Once you’ve established your overall plan, be sure to follow some best practices regardless of what sort of community you’re trying to build. Like upping your social media game. There’s no shortage of content online, most of which is—how can we say this delicately—less than engaging. While there’s a time and place for condensing product mentions, hiring announcements or other press-release-type news to 280 characters, the only way to build an actual community online is to put the social back into social media.

3. Be the guest everyone gravitates toward.

Think of every virtual platform as an actual room you’re walking into where everyone might already be engaged in multiple conversations. You wouldn’t start by bragging on yourself. Instead, you would do the heavy lifting of engaging meaningfully with others. You might ask a timely question, introduce a fascinating topic or even find a way to lighten the mood when appropriate. Another caution: these are challenging times. Telling a thoughtless joke will only create distance between you and those you hope to influence. When it’s time for some carefully measured fun, make choices unlikely to offend—like posting pics of your company’s new remote “offices,” complete with the occasional family pet.

4. Use data and analytics to read that room.

There’s no substitute for one of our favorite topics: exhaustive research. We’re talking deep dives into industry trends, consumer behavior, the psychology of selling on social media and the latest innovations in new sectors. In other words, the geeky stuff that can lead in fascinating directions, like identifying affinity partners with similar interests among the members of your community. Think about it: You might discover many are making their way to hunting and outdoor sites. That’s great information to know when you’re putting together a content calendar or trying to brainstorm an icebreaker activity for your virtual sales meeting. If it all sounds too daunting, let us know. As we mentioned, it’s something we live to do.

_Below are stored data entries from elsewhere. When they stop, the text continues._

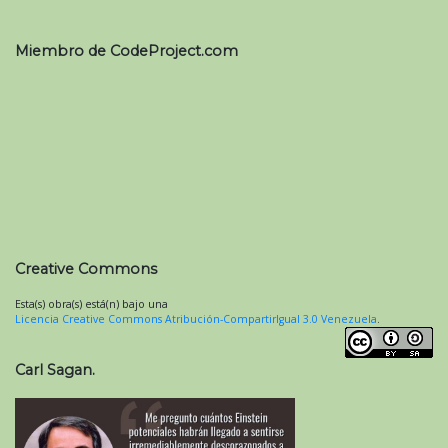
Miembro de CodeProject.com
Creative Commons
Esta(s) obra(s) está(n) bajo una
Licencia Creative Commons Atribución-CompartirIgual 3.0 Venezuela
.
Carl Sagan.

5. Then, just like that, the possibilities become endless.

Ever consider hosting a virtual roundtable or coffee hour that brings in an outside expert? It’s a great way to show you’re serious about the issues your community is facing, whether it’s a financial planning expert to help family farmers better understand succession challenges or an attorney who knows the ins and outs of the Food Safety Modernization Act. And be sure you’re always liking, following and sharing content from relevant voices within your industry.

6. Build communities within your communities.

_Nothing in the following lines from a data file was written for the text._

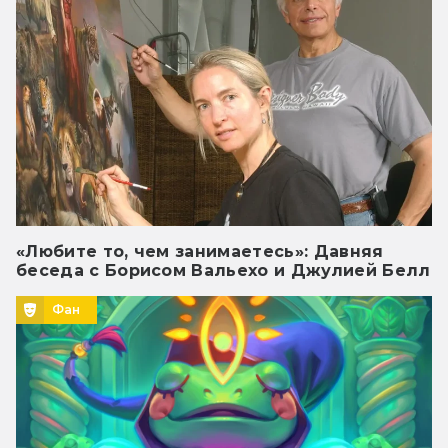
«Любите то, чем занимаетесь»: Давняя
беседа с Борисом Вальехо и Джулией Белл
Фан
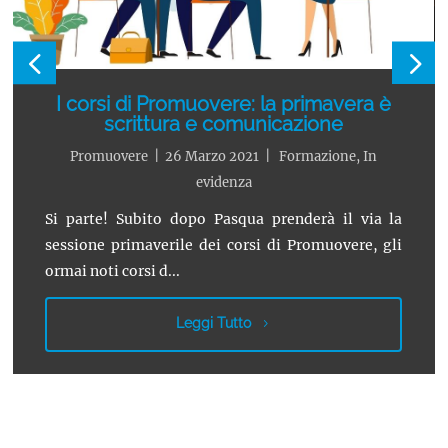
I corsi di Promuovere: la primavera è
scrittura e comunicazione
Promuovere
|
26 Marzo 2021
|
Formazione
,
In
evidenza
Si parte! Subito dopo Pasqua prenderà il via la
sessione primaverile dei corsi di Promuovere, gli
ormai noti corsi d...
Leggi Tutto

Sometimes, creating a sub-community can help zero in on specific opportunities. Do the members of your community have an interest or hobby that brings them to your brand? Have you considered hosting a platform for them? The Dairy Girl Network is a good example within the ag world. Another type of sub-community you might consider are more private sites, where members could share more personal information or ask difficult questions.

7. Think real-world thoughts.

Yes, what’s virtual today can become actual tomorrow. With the help of that rock-solid plan you’re following to the letter, you might soon find yourself inviting your community of cooking enthusiasts to an in-person cooking demonstration (or whatever makes sense for your needs). Supporting and participating in causes aligned with your community is another great way to make a real-world impact.

The COVID-19 crisis has presented many challenges, but also the opportunity to build communities that will thrive long after the crisis ends.